On Nintendo's Switch, where Stardew Valley can be readily accessed in front of the sofa, in bed, or on the road, there's even a moral to the game's long arc. As your enterprise grows and grows, you risk becoming a slave to the vast, churning agricultural machine of your own design. Unless you keep your capitalistic urges in check, you may find yourself building a rustic-themed version of the life from which you fled, trading one rat race for another.

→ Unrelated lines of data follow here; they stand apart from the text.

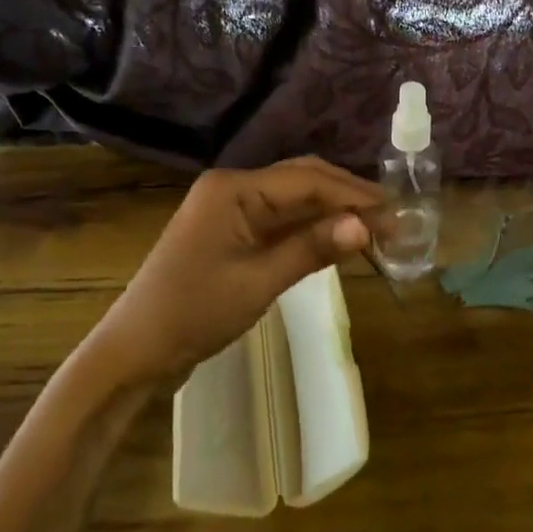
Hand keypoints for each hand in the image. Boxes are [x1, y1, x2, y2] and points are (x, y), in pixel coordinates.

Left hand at [85, 157, 381, 386]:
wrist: (137, 350)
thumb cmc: (194, 313)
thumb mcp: (258, 282)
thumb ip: (312, 248)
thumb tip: (367, 226)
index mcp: (234, 189)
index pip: (308, 180)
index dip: (354, 196)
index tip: (396, 214)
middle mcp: (233, 187)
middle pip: (303, 180)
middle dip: (348, 198)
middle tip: (391, 220)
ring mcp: (231, 209)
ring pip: (295, 200)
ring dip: (333, 212)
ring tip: (375, 230)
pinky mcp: (232, 231)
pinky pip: (280, 220)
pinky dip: (312, 229)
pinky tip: (339, 240)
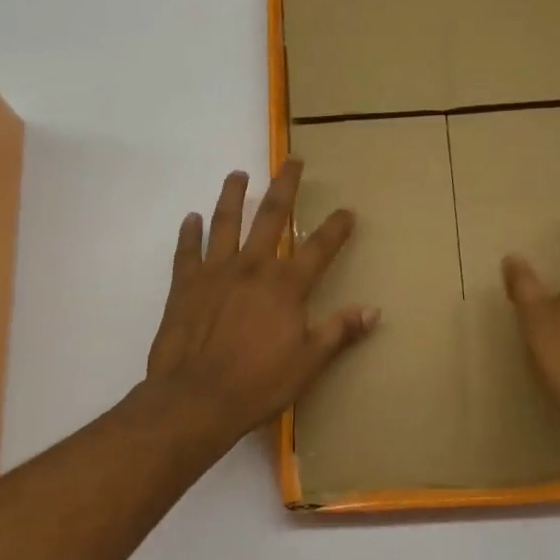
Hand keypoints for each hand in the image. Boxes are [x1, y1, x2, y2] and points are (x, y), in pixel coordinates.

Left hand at [143, 159, 378, 454]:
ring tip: (237, 174)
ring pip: (225, 223)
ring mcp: (215, 272)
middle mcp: (252, 267)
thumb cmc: (258, 383)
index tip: (347, 210)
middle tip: (292, 160)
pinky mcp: (185, 285)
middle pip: (271, 217)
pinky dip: (189, 232)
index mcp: (285, 285)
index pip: (319, 248)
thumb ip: (339, 331)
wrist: (195, 400)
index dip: (336, 228)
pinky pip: (187, 250)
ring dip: (232, 196)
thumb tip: (373, 310)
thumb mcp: (309, 362)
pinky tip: (192, 218)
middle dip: (285, 187)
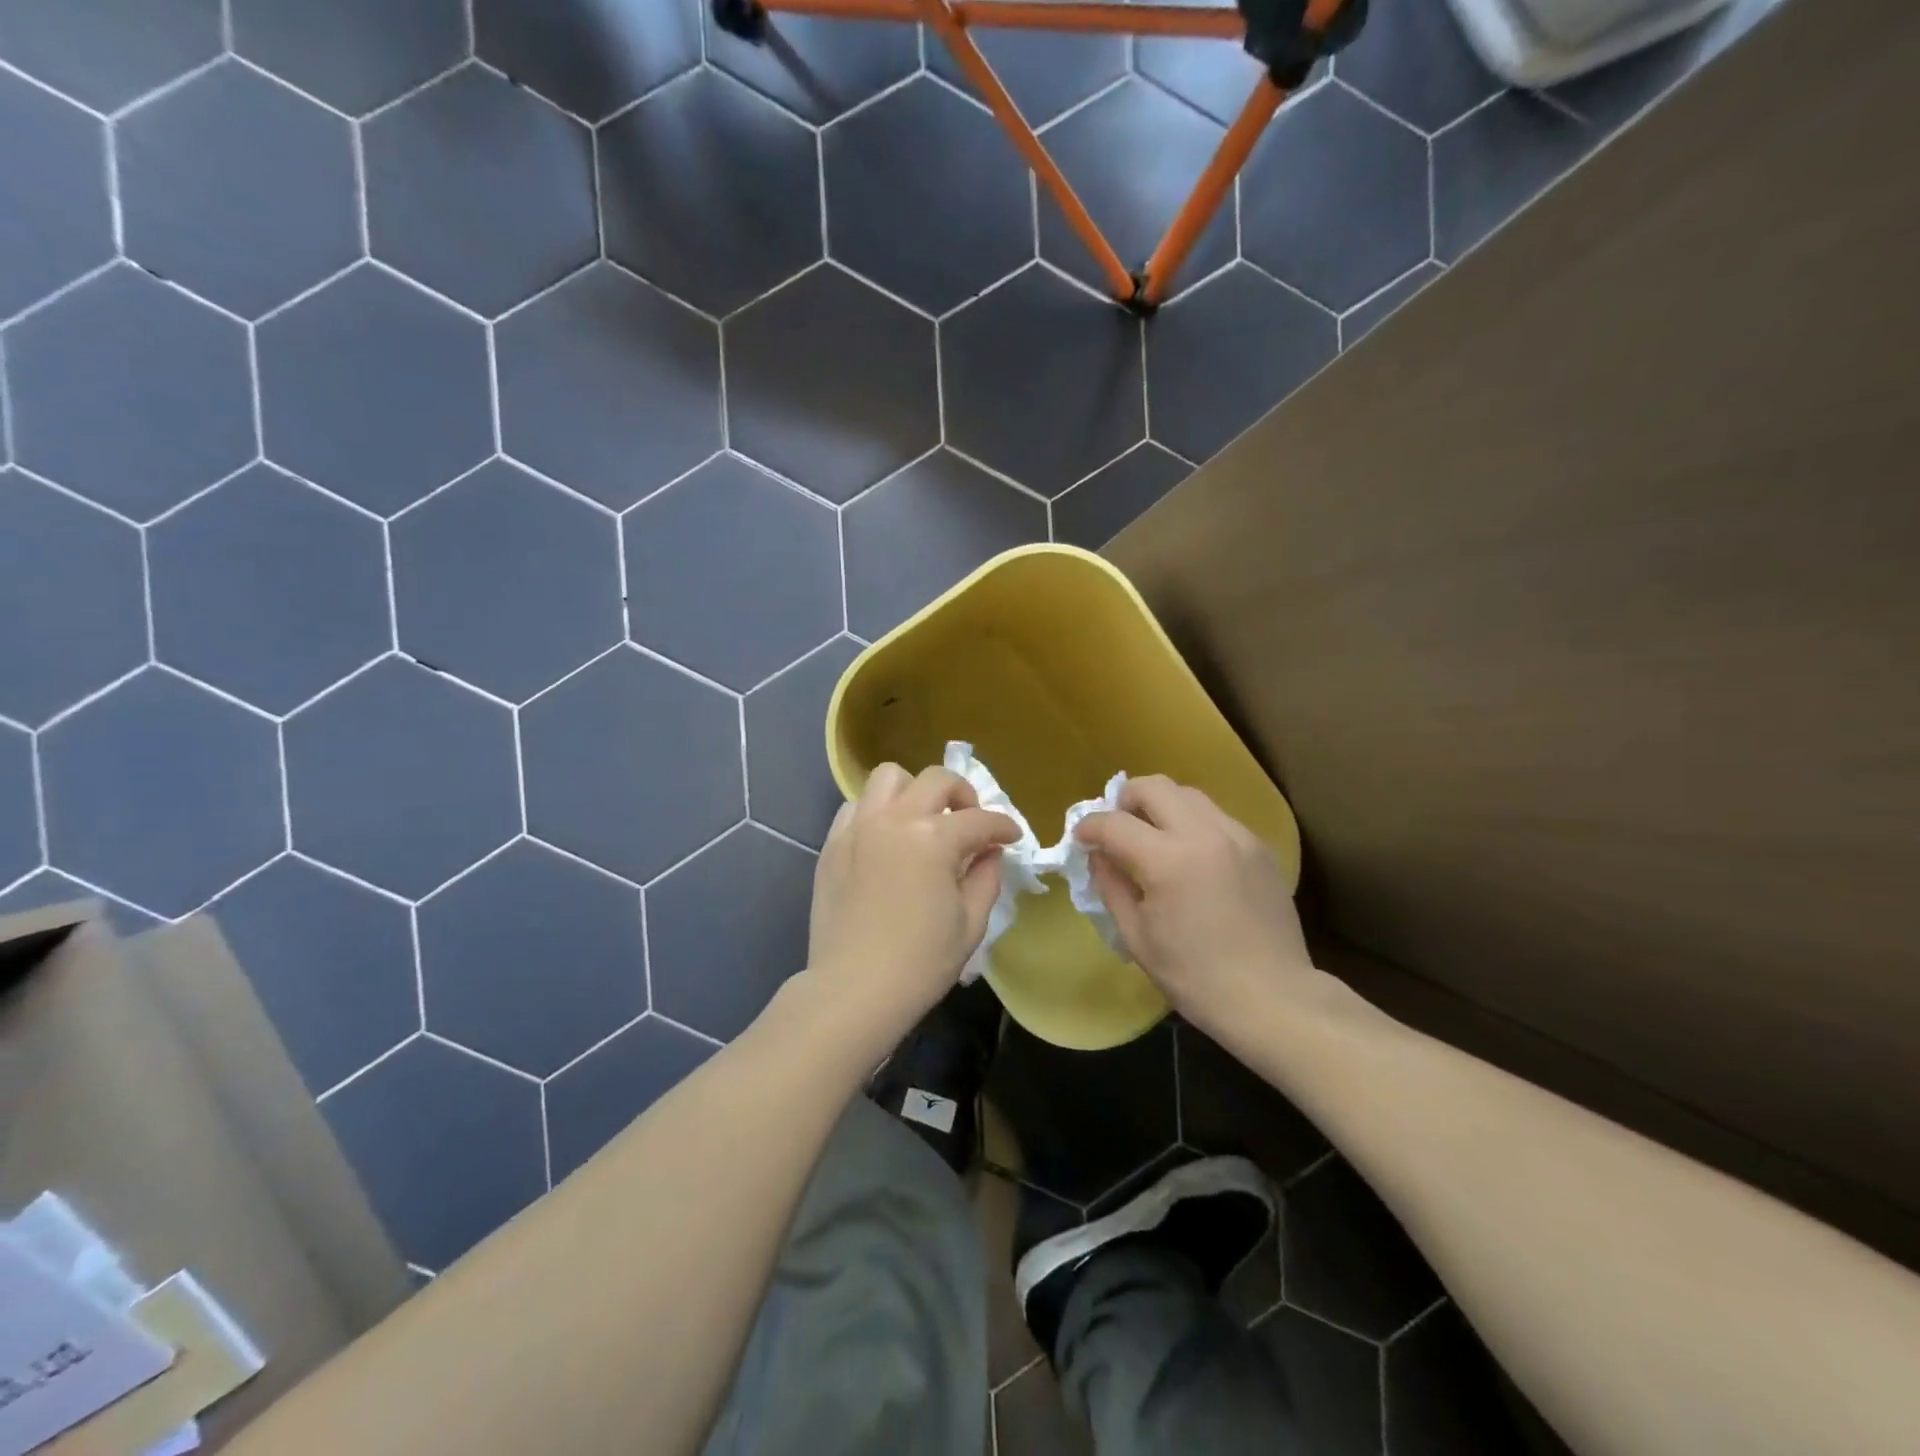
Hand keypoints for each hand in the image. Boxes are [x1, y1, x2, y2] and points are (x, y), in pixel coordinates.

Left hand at [806, 763, 1020, 1041]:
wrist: (854, 989)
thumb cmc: (921, 962)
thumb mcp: (971, 922)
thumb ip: (986, 876)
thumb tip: (989, 851)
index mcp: (934, 839)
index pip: (980, 820)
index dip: (1003, 827)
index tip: (1011, 837)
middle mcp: (895, 819)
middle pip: (937, 779)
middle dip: (963, 794)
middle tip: (969, 822)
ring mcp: (859, 827)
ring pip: (889, 777)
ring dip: (914, 791)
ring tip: (922, 821)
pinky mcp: (833, 843)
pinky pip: (857, 806)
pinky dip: (877, 811)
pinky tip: (886, 838)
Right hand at [1075, 776, 1313, 1032]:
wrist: (1273, 998)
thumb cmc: (1195, 977)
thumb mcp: (1136, 937)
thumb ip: (1111, 886)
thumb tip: (1099, 856)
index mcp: (1168, 860)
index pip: (1114, 823)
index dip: (1089, 827)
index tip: (1080, 838)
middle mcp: (1204, 834)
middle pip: (1154, 787)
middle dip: (1125, 800)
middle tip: (1117, 828)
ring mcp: (1238, 837)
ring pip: (1189, 795)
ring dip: (1161, 807)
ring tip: (1153, 838)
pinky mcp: (1260, 848)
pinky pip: (1217, 818)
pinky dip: (1193, 825)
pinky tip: (1191, 858)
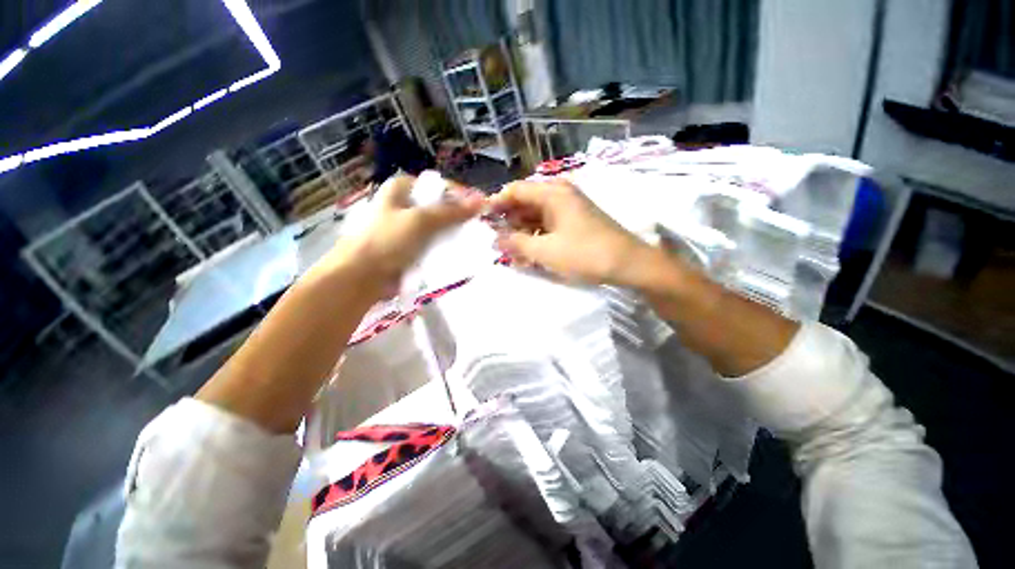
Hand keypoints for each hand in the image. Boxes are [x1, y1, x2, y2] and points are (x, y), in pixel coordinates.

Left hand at [322, 175, 481, 290]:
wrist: (361, 276)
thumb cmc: (387, 240)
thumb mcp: (420, 221)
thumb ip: (451, 212)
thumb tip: (481, 202)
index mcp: (401, 189)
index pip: (439, 187)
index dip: (460, 195)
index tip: (480, 208)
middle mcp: (404, 204)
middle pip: (439, 207)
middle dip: (458, 217)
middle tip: (478, 226)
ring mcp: (407, 227)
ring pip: (437, 226)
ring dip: (453, 233)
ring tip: (473, 240)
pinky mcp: (410, 247)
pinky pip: (433, 242)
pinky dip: (444, 246)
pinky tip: (458, 251)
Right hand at [489, 179, 651, 285]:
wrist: (629, 265)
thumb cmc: (586, 254)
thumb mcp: (546, 252)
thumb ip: (517, 244)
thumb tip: (495, 240)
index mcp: (552, 193)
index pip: (515, 190)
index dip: (496, 204)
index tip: (482, 221)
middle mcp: (560, 194)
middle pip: (525, 203)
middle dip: (509, 223)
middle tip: (497, 243)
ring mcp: (569, 208)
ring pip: (536, 216)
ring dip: (522, 234)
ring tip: (511, 253)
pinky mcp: (574, 222)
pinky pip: (548, 226)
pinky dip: (537, 238)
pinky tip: (529, 255)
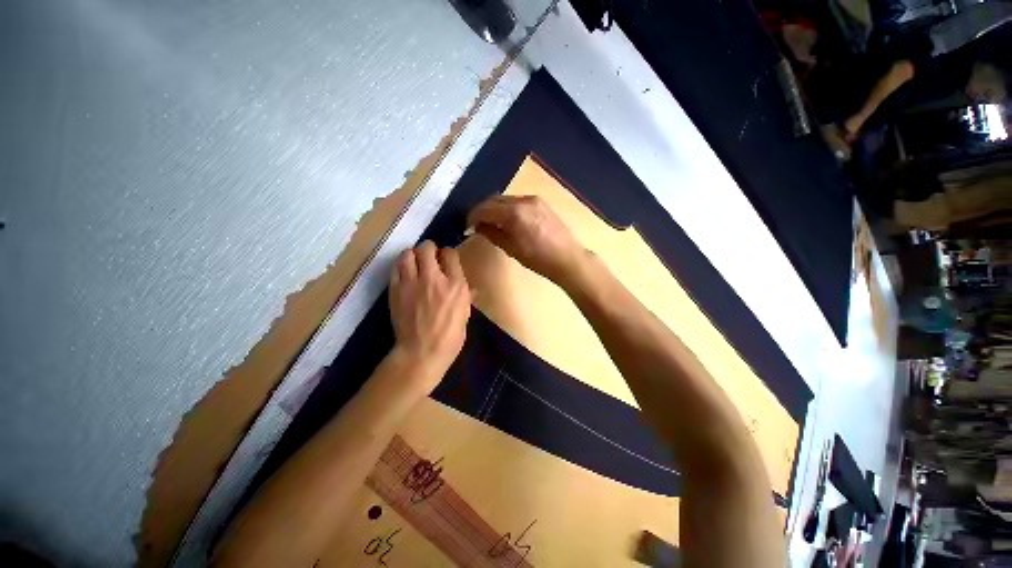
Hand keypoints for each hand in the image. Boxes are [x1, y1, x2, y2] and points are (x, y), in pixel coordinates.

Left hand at [389, 241, 470, 387]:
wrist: (421, 353)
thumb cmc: (450, 337)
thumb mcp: (465, 316)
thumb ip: (466, 297)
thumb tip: (470, 290)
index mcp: (455, 285)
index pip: (450, 254)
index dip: (448, 254)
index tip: (447, 260)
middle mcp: (433, 278)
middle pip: (427, 247)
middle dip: (429, 249)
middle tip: (430, 257)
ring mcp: (412, 283)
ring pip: (407, 253)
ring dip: (413, 255)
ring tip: (415, 263)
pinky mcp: (395, 290)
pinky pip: (395, 268)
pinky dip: (401, 267)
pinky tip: (405, 275)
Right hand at [467, 195, 584, 284]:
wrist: (567, 258)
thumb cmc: (538, 259)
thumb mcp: (511, 249)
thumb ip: (492, 234)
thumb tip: (477, 226)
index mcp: (514, 213)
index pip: (484, 208)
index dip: (473, 216)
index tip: (468, 226)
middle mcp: (523, 200)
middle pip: (494, 200)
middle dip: (483, 210)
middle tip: (477, 224)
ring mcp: (534, 199)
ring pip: (506, 199)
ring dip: (495, 208)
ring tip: (492, 223)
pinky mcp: (541, 202)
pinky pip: (518, 201)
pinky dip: (508, 208)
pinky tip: (508, 220)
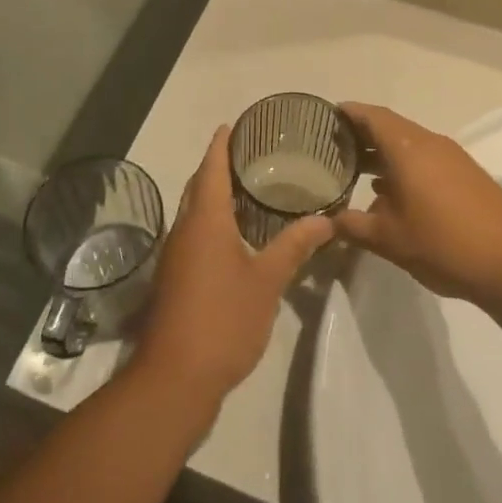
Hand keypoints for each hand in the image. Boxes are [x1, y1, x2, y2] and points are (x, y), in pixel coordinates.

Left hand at [131, 127, 335, 402]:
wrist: (175, 377)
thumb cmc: (223, 319)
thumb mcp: (267, 281)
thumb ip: (294, 247)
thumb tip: (326, 220)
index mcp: (204, 220)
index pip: (210, 169)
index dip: (220, 145)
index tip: (231, 124)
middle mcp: (184, 230)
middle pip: (198, 187)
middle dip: (216, 166)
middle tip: (247, 153)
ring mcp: (176, 256)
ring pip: (194, 212)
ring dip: (213, 195)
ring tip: (246, 187)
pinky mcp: (175, 279)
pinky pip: (194, 234)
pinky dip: (212, 221)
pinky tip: (235, 234)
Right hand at [333, 103, 501, 306]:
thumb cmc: (443, 244)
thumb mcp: (388, 239)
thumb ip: (352, 226)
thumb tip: (327, 221)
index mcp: (408, 148)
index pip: (372, 116)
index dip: (348, 113)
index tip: (325, 116)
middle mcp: (430, 143)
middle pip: (390, 127)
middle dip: (362, 135)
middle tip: (333, 148)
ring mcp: (452, 158)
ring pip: (409, 144)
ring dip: (384, 153)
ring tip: (356, 171)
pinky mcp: (467, 175)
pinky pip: (426, 159)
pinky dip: (404, 166)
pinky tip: (392, 194)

Flitting between an ever-growing list of responsibilities, constantly assessing how best to min-max time, attentive players will notice relationships with the townspeople start to hollow out. You risk becoming, in time, a cautionary tale within a cautionary tale. In this way Stardew Valley explains and reinforces its narrative theme with its mechanical workings. It is this inspired flourish that elevates the game from alluring entertainment to a resolute classic.